Prompt: Each of the entries below is to be written out exactly, and the images skipped.

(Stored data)
_____

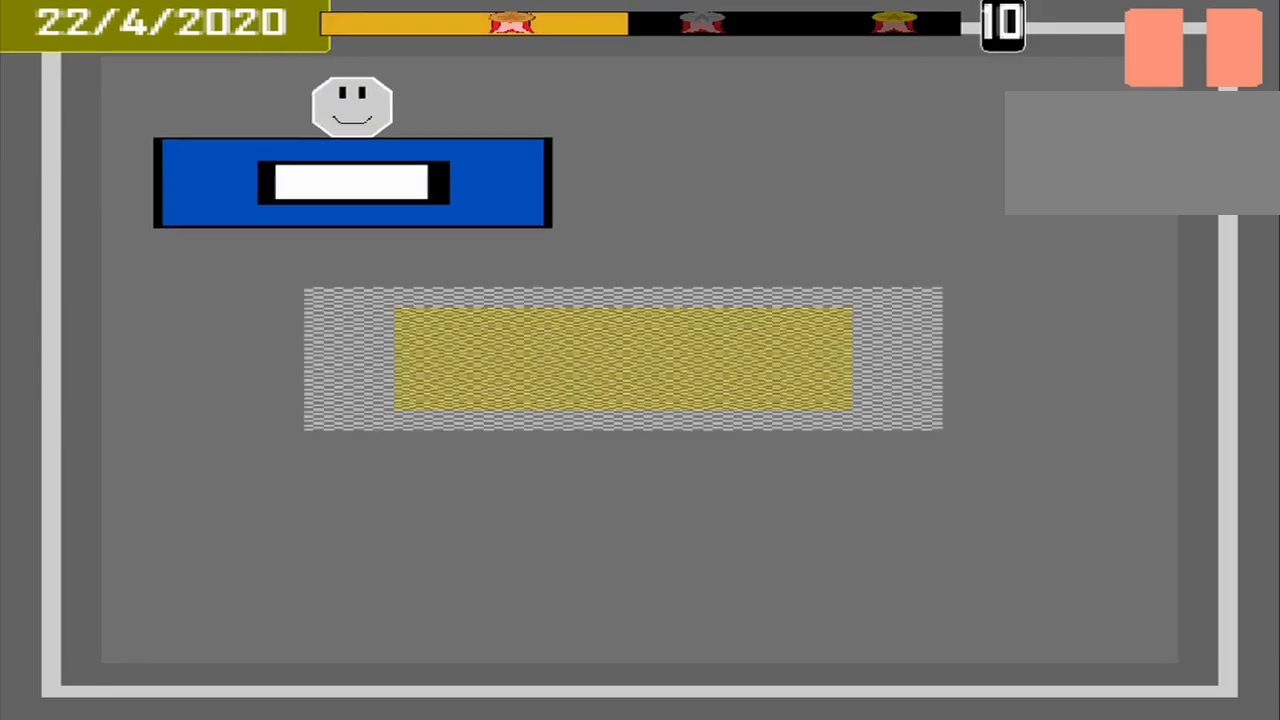
{"buttons": [], "events": []}
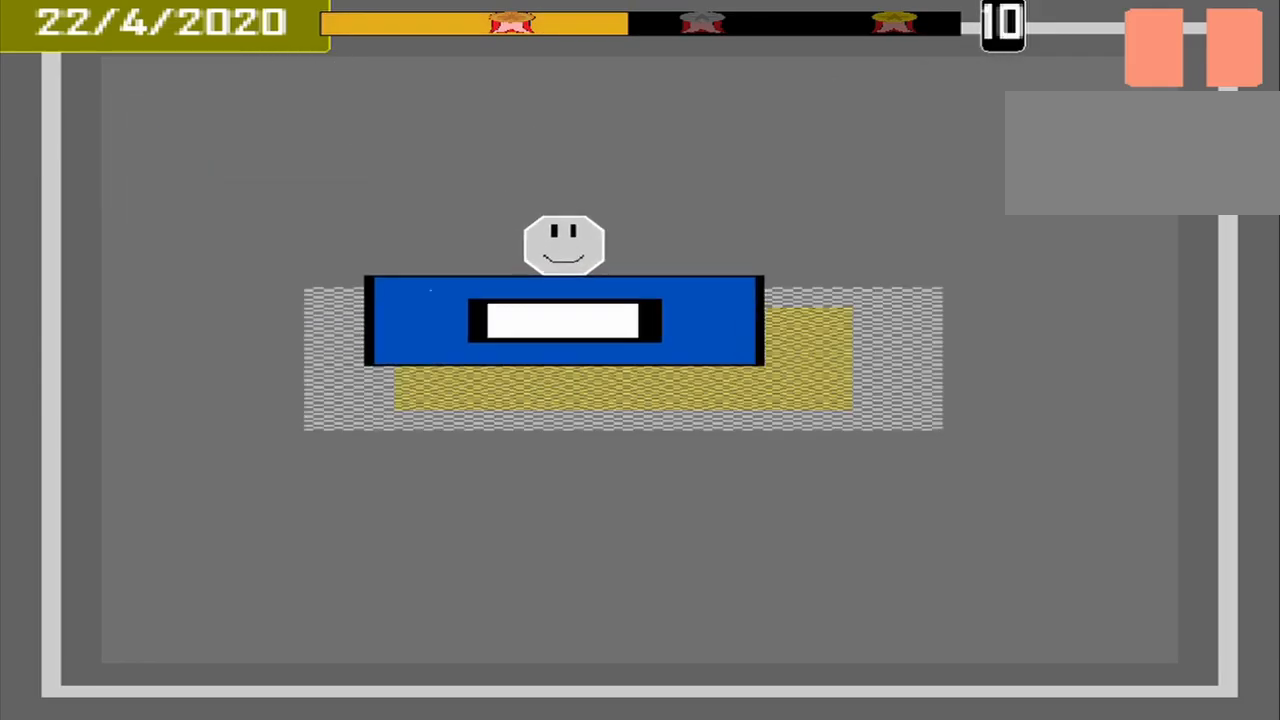
{"buttons": [], "events": [[125, "CROSS", "down"], [250, "CROSS", "up"]]}
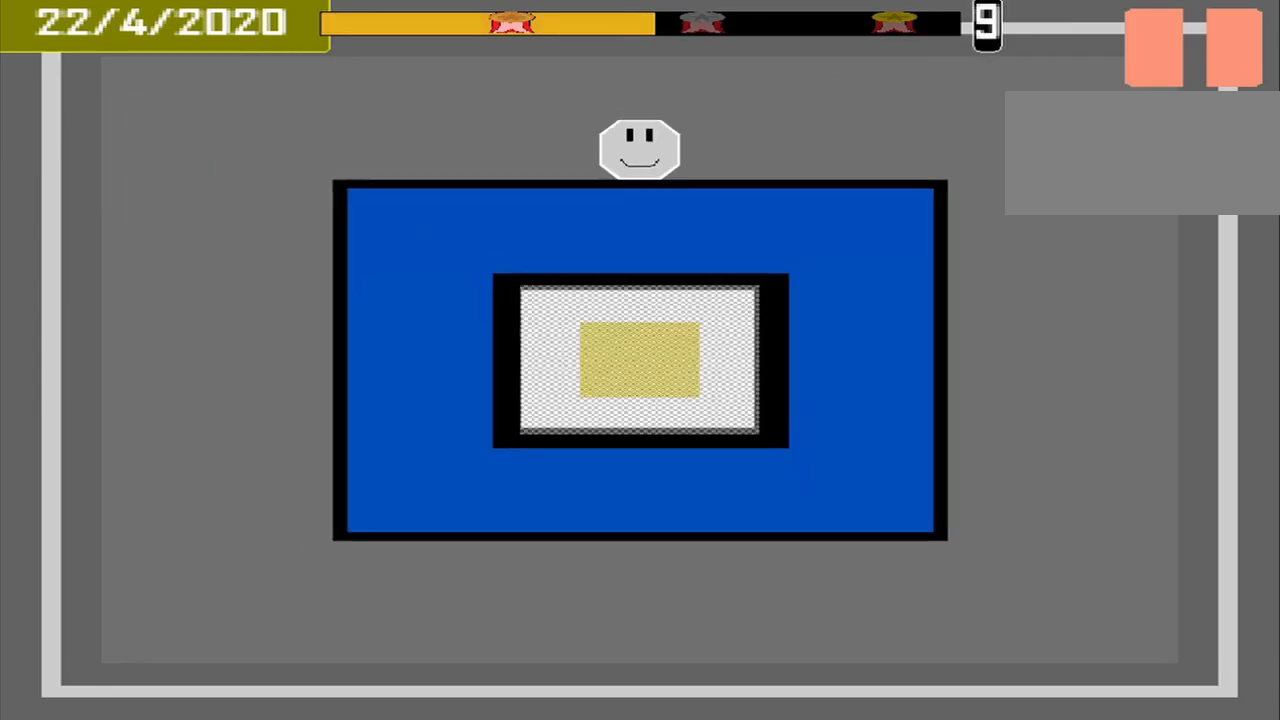
{"buttons": [], "events": []}
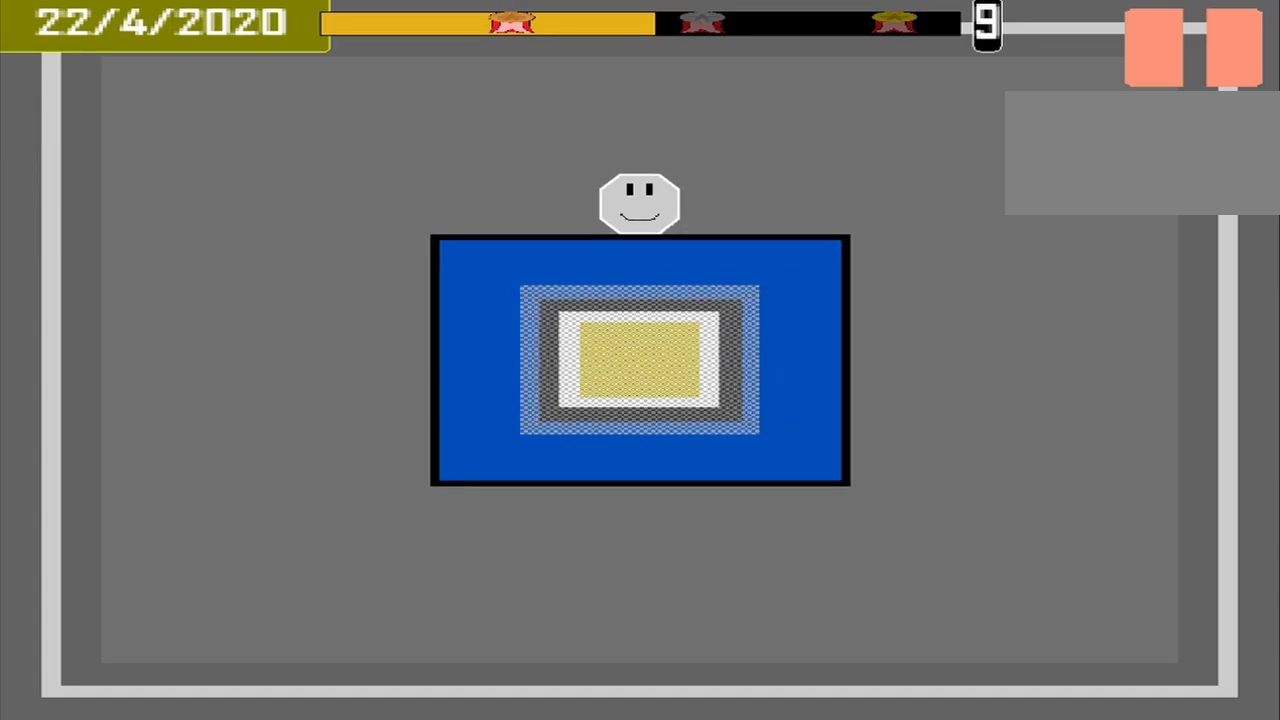
{"buttons": [], "events": []}
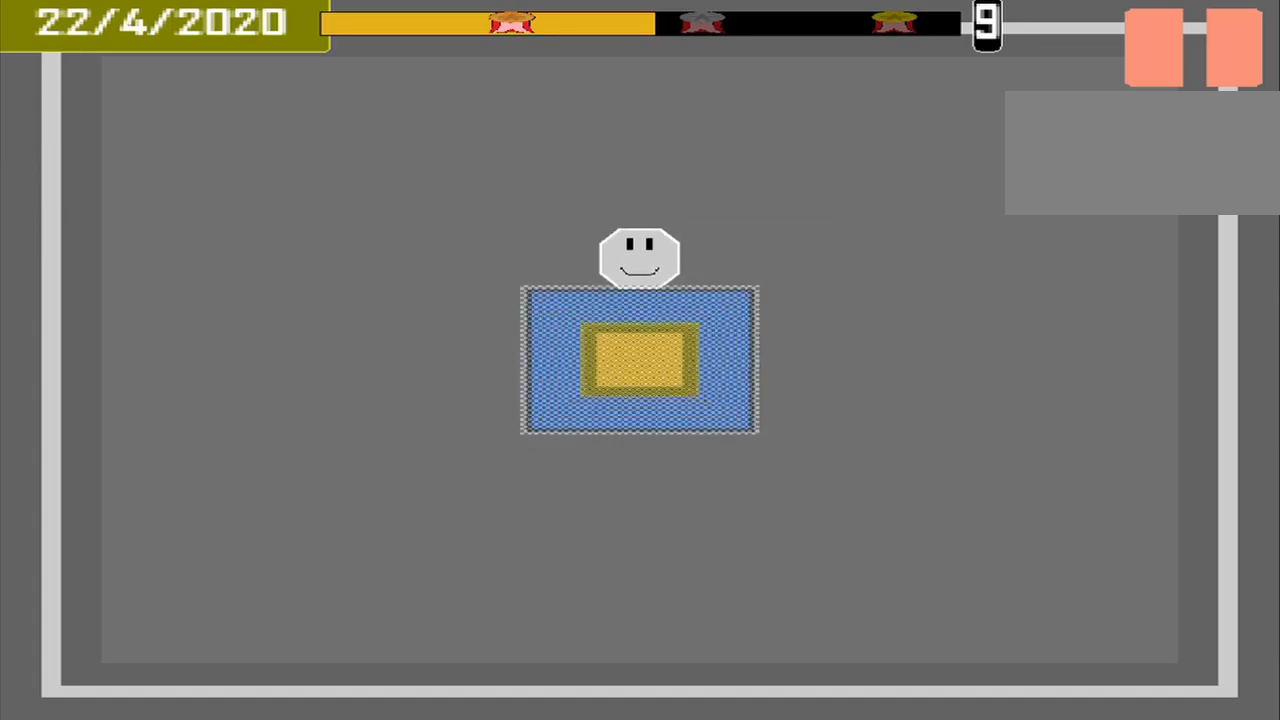
{"buttons": ["CROSS"], "events": [[459, "CROSS", "down"]]}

_____

Answer to this problem:
{"buttons": [], "events": []}
{"buttons": [], "events": [[125, "CROSS", "down"], [250, "CROSS", "up"]]}
{"buttons": [], "events": []}
{"buttons": [], "events": []}
{"buttons": ["CROSS"], "events": [[459, "CROSS", "down"]]}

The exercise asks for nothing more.